To assess the effectiveness of a low-histamine diet plus a DAO enzyme supplement on the remision of migraine in subjects with DAO deficiency.
An intervention study was carried out in 212 individuals with a migraine diagnosis by a neurologist according to the International Classification of Headache Disorders and wih DAO deficiency (DAO <80 HDU/ml). Subjects followed a 3-month low-histamine diet based on the exclusion of foods considered rich in histamine or other biogenic amines and usually related to the onset of HI symptoms, such as fermented products (cheese, dry-fermented sausage, wine, beer), semi-preserved and canned fish, shellfish, certain fruits and vegetables (spinach, tomato, egg-plant, avocado, citrus, bananas, strawberries, pineapple, nuts) and chocolate. A DAO supplement was administrered before break-fast, lunch and dinner. Outcomes assessed were duration and number of attacks and perception of pain intensity with a score-scale fom 0 (absence) to 10.

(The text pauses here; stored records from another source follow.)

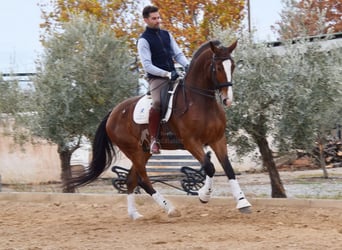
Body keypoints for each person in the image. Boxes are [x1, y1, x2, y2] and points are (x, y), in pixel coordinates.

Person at [137, 5, 189, 154]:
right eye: (154, 18)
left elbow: (177, 54)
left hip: (174, 74)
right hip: (157, 79)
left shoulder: (167, 35)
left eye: (158, 17)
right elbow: (147, 66)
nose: (157, 20)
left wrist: (187, 65)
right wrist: (166, 74)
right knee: (158, 102)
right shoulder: (143, 41)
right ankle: (154, 139)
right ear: (146, 20)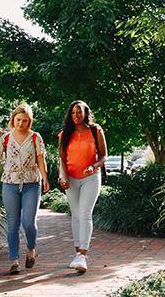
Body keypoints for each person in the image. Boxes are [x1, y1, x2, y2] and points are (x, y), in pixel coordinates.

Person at [0, 103, 49, 275]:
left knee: (29, 222)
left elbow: (41, 161)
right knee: (12, 223)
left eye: (25, 121)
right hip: (9, 183)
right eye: (18, 120)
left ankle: (31, 248)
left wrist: (45, 178)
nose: (21, 124)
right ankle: (14, 260)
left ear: (30, 122)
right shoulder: (6, 138)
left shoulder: (36, 137)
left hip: (31, 182)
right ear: (13, 119)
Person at [57, 100, 107, 273]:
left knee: (85, 213)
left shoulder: (95, 130)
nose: (76, 115)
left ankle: (83, 255)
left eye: (79, 112)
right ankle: (77, 253)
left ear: (86, 113)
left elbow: (103, 156)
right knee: (76, 215)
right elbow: (62, 159)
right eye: (73, 113)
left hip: (91, 178)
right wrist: (62, 177)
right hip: (71, 178)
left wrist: (93, 166)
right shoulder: (65, 134)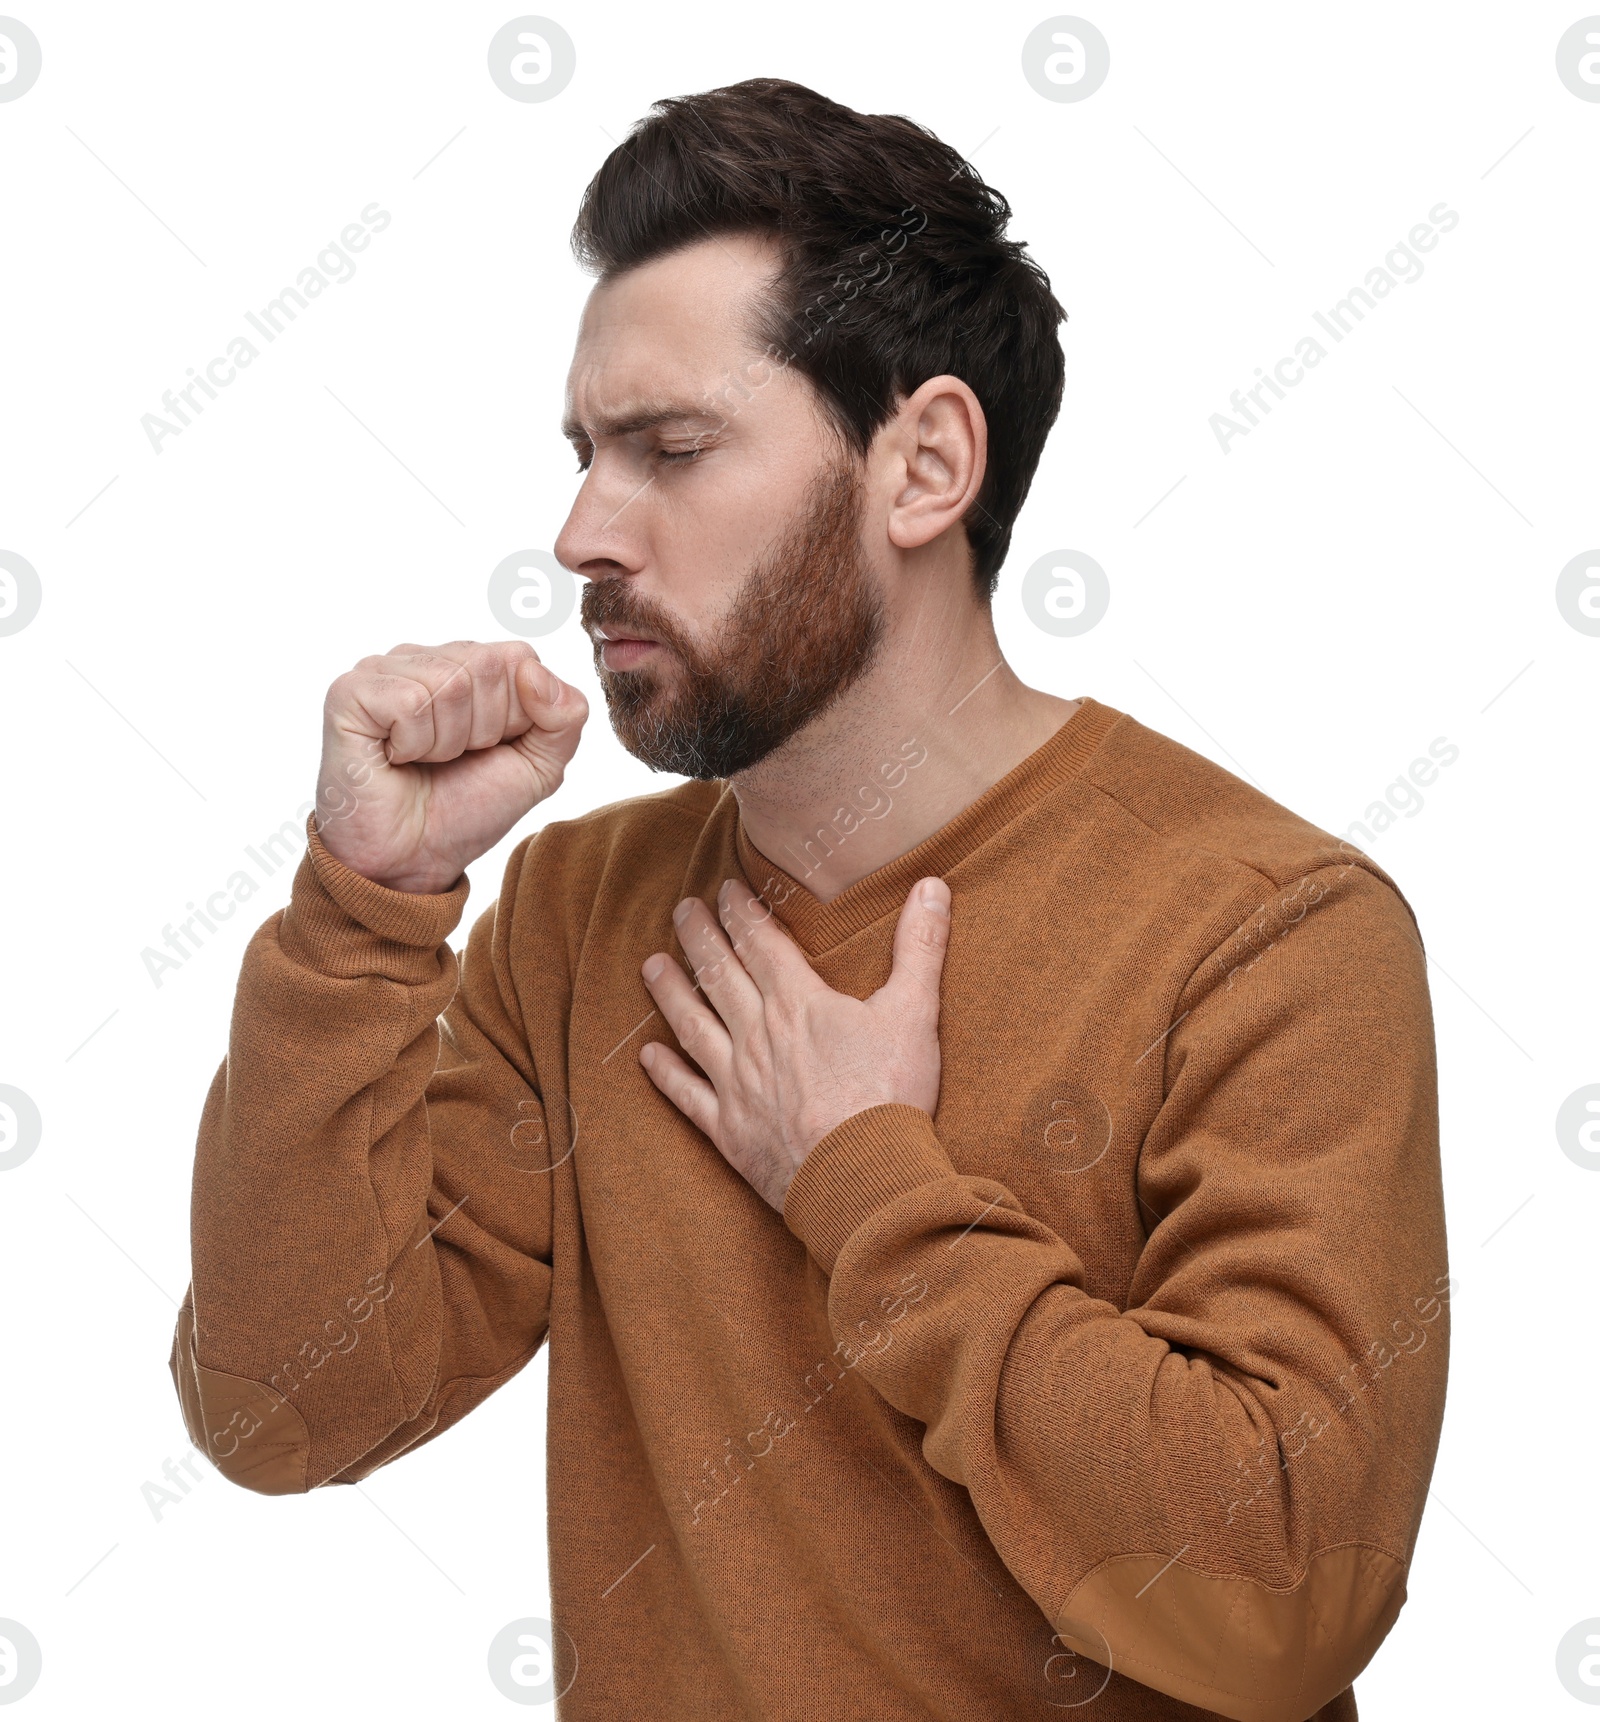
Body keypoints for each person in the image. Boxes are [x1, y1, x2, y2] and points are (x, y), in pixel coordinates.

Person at [169, 78, 1449, 1721]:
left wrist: (865, 1180)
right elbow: (286, 1407)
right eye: (583, 454)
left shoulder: (1273, 928)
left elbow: (1281, 1608)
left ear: (922, 466)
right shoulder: (576, 912)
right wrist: (367, 905)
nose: (577, 532)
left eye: (672, 450)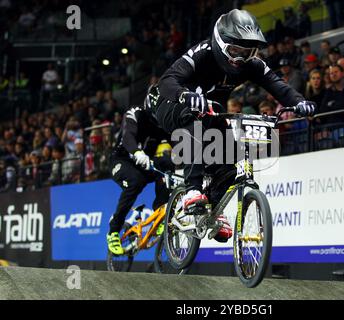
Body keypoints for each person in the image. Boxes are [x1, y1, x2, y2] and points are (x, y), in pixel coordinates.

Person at [150, 9, 315, 243]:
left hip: (210, 112)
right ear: (220, 42)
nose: (241, 58)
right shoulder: (203, 53)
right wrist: (185, 96)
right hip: (171, 105)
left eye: (248, 52)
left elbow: (278, 86)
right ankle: (192, 190)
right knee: (193, 116)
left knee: (231, 161)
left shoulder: (252, 65)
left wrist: (299, 103)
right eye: (236, 50)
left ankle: (213, 211)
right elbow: (167, 81)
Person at [106, 103, 174, 255]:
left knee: (167, 165)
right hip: (120, 160)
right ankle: (113, 231)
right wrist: (137, 152)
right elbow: (128, 136)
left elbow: (178, 143)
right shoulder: (136, 113)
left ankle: (161, 214)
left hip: (144, 163)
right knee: (135, 181)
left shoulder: (164, 124)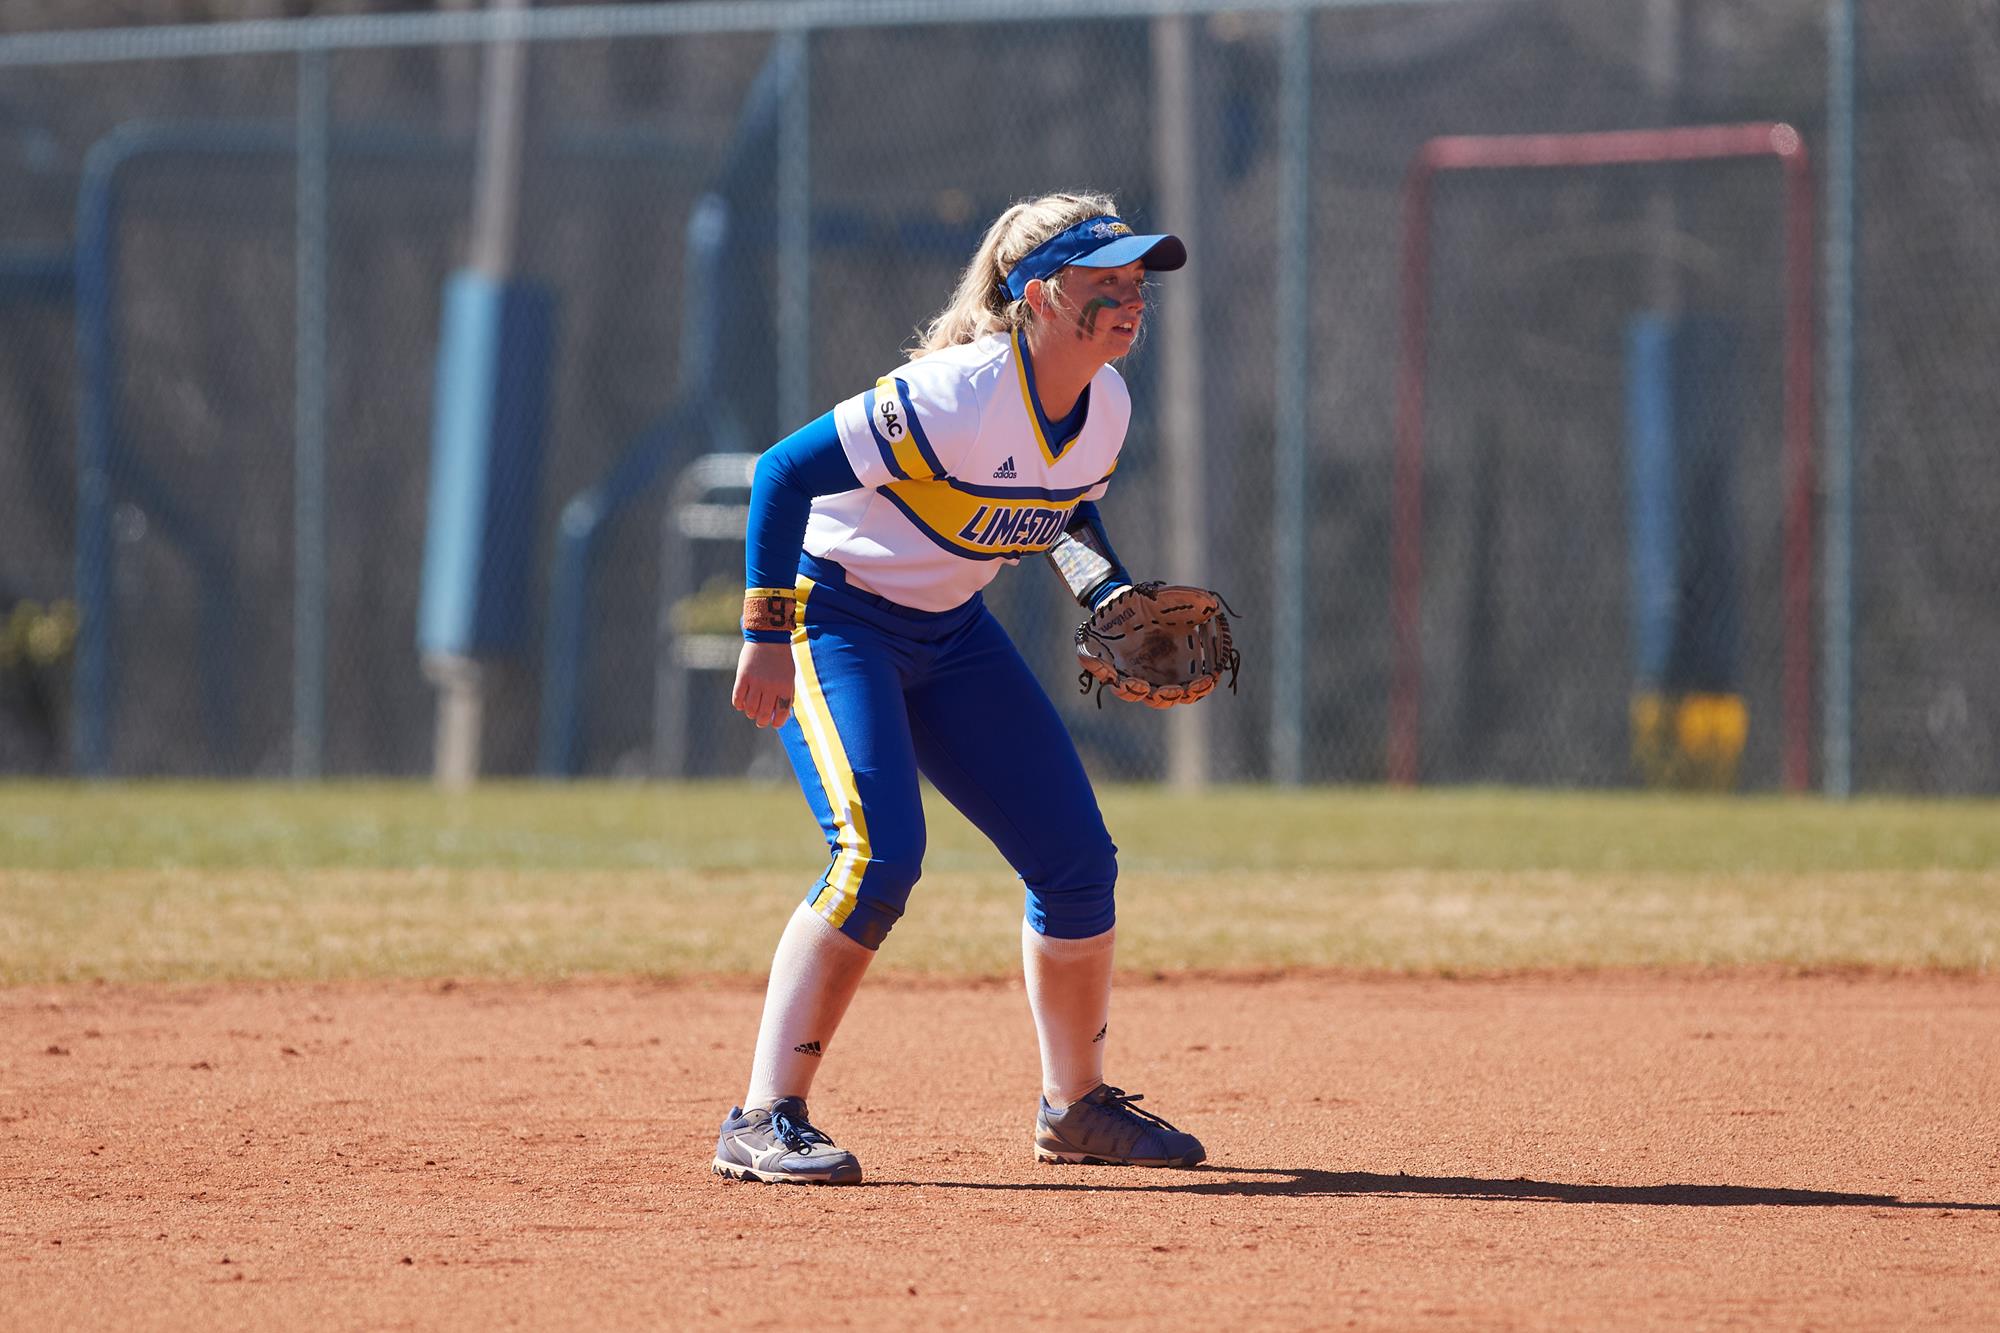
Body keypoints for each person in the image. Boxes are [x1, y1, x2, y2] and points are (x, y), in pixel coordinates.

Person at [713, 191, 1206, 1185]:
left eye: (1134, 280)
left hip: (950, 633)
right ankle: (762, 1115)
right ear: (1036, 295)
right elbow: (780, 473)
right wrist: (764, 631)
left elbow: (1059, 515)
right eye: (1102, 280)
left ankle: (1074, 1109)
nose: (1129, 297)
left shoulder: (1103, 403)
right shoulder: (956, 391)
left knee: (1074, 861)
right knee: (877, 855)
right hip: (836, 617)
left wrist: (1105, 594)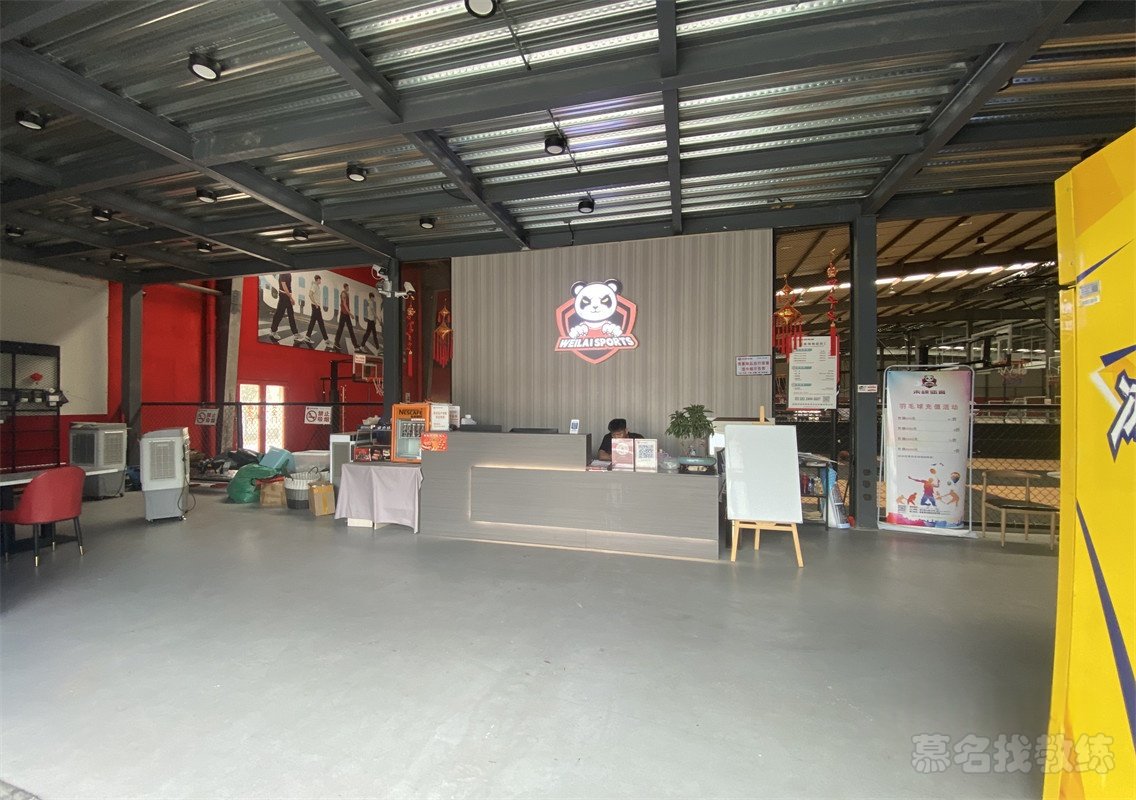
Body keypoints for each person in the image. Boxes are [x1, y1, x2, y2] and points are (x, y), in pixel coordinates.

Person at [269, 272, 298, 341]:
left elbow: (287, 286)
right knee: (279, 314)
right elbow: (284, 286)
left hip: (286, 295)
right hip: (283, 296)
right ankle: (273, 331)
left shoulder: (288, 273)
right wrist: (291, 298)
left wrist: (290, 297)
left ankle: (296, 334)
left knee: (290, 315)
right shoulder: (283, 273)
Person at [333, 282, 359, 352]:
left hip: (346, 314)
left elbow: (344, 304)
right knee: (341, 329)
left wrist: (348, 313)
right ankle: (336, 342)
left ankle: (355, 345)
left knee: (350, 329)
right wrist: (350, 314)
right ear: (346, 287)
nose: (348, 288)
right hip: (344, 314)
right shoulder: (344, 293)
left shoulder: (346, 294)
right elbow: (344, 304)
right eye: (348, 287)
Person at [305, 274, 328, 344]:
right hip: (316, 307)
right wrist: (315, 304)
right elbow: (310, 294)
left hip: (316, 306)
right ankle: (326, 339)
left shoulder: (316, 286)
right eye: (320, 280)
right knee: (321, 323)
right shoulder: (315, 286)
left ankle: (307, 337)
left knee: (312, 322)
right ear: (318, 280)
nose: (320, 281)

Most subjects showed and improvement in migraines after the 3-month treatment: 34.9% reported complete remission and another 35.8% had a reduced number of migraines episodes per month of less duration and pain intensity. The treatment was less successful in 29.3% of patients. On average, when comparing baseline and final values after treatment, all outcomes were significantly reduced: 8 to 2 attacks per month, 24 to 3 hours of pain and 8 to 4 in pain intensity scoring.
A low-histamine diet supplemented with the DAO enzyme for three months was useful in reducing the number of attacks, duration and intensity of pain in migraineous patients with DAO deficiency.